This is extraordinary but getting here has not been easy. There have been challenges both scientific and economic that we have had had to counter, including how to fund the development of a vaccine that would eventually be used by people that could not be expected to pay for it – children in Africa.

It is important to remember as well that a vaccine would not be a ‘silver bullet’. Alone, a vaccine would not defeat malaria. While tools such as bed nets and insecticide sprays have made a significant dent in malaria’s grip, deaths from the disease remain stubbornly high among children in Africa. A vaccine could provide another crucial tool in our armoury against malaria, used alongside these other interventions.

This is why GSK along with its partner, the PATH Malaria Vaccine Initiative, and researchers across Europe, the US and Africa have persisted with its development.

At times it might have seemed impossible, and there are many scientists who remain sceptical that the body’s immune system could ever be harnessed against malaria – but this is what inspires us. Malaria is devious. It has evolved to escape our natural immune defences and has found efficient ways to overcome the highly targeted treatments that have been developed to combat it.

Not just that, but the infectious form injected by mosquitoes spends only minutes in the bloodstream before heading to the liver where it quietly grows, giving very little time for the body’s defences to respond. After about a week, it breaks out in huge numbers that can overwhelm our immune defences and cause the clinical disease we recognise as malaria. 

Knowing that the parasite has mastered the art of eluding the human immune system, researchers behind the vaccine, known as RTS,S, focused on the form of the parasite that is injected by the mosquito. They have fused a portion of one of the main surface proteins to a surface protein of a virus that the body can more readily recognise, in this case the hepatitis B virus surface protein.

The hypothesis is that this would help to stimulate the immune system to prevent infection by the malaria parasite before it escapes the liver and breaks out into the blood. Alongside that, there is an “adjuvant” system to boost the immune response, significantly increasing the levels of antibodies that can block infection of liver cells and harnessing T-cells to attack any parasites that may escape and go to ground in the liver.

There is still some way to go with developing the candidate vaccine. Submitting the candidate vaccine for scientific assessment is an involved process. If it is approved by regulators, we will then start the journey to get it to patients, which will require working closely with a number of other organisations. 

On top of the ground-breaking science and profound impact it could have, the vaccine needs to be affordable to African countries and international organisations who would purchase the vaccine so that it can be free at the point of delivery for those children who need it. That is why GSK has said that the eventual price of RTS,S will cover the cost of manufacturing together with a small return of 5 percent that will be reinvested in R&D for next-generation malaria vaccines or vaccines against other neglected tropical diseases.

Although we are still a long way away from defeating malaria entirely, the initial, difficult steps are being taken. Now, we must maintain momentum against the disease. If we are to make malaria history, we will need to keep innovating, coming up with new and different ways to outwit this parasite for good.

Dr Ripley Ballou has worked to develop a malaria vaccine for more than 30 years and is co-creator of the RTS,S malaria vaccine candidate, which is currently in late stage testing in sub-Saharan Africa. He is vice president and head of clinical research and translational science in the vaccines division at GlaxoSmithKline.

● ● ●

__Exercise requirements__
From the malaria vaccine article above, quote the passage from "Not just that, but" up to and including "virus surface protein.".

__Extracted entries__
● ● ●

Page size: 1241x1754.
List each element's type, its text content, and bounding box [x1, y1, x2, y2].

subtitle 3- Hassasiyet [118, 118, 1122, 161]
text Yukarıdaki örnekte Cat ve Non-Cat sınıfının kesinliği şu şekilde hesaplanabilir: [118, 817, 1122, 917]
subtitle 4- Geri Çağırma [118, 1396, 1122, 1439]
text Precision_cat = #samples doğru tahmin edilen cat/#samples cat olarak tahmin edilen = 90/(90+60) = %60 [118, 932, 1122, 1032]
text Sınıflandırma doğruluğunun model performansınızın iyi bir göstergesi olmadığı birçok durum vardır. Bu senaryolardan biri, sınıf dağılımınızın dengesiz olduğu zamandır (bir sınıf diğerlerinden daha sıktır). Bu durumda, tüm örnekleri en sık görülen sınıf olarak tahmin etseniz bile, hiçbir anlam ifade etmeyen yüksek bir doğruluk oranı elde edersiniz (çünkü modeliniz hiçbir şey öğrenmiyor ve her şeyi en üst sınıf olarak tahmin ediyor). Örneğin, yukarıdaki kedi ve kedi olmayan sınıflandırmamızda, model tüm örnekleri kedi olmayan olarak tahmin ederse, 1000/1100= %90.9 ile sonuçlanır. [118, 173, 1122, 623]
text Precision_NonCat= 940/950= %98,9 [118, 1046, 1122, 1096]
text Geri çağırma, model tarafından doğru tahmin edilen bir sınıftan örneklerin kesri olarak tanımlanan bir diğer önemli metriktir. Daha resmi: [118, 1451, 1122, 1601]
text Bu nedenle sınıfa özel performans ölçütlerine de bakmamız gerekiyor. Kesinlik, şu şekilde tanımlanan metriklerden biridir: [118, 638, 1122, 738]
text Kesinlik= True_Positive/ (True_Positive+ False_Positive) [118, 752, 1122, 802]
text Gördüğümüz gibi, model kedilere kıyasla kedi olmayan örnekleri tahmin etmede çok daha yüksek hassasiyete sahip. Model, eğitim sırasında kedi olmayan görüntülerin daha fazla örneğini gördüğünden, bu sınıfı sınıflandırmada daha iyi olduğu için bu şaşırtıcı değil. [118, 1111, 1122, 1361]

● ● ●

__Solution for this task__
Not just that, but the infectious form injected by mosquitoes spends only minutes in the bloodstream before heading to the liver where it quietly grows, giving very little time for the body’s defences to respond. After about a week, it breaks out in huge numbers that can overwhelm our immune defences and cause the clinical disease we recognise as malaria. 

Knowing that the parasite has mastered the art of eluding the human immune system, researchers behind the vaccine, known as RTS,S, focused on the form of the parasite that is injected by the mosquito. They have fused a portion of one of the main surface proteins to a surface protein of a virus that the body can more readily recognise, in this case the hepatitis B virus surface protein.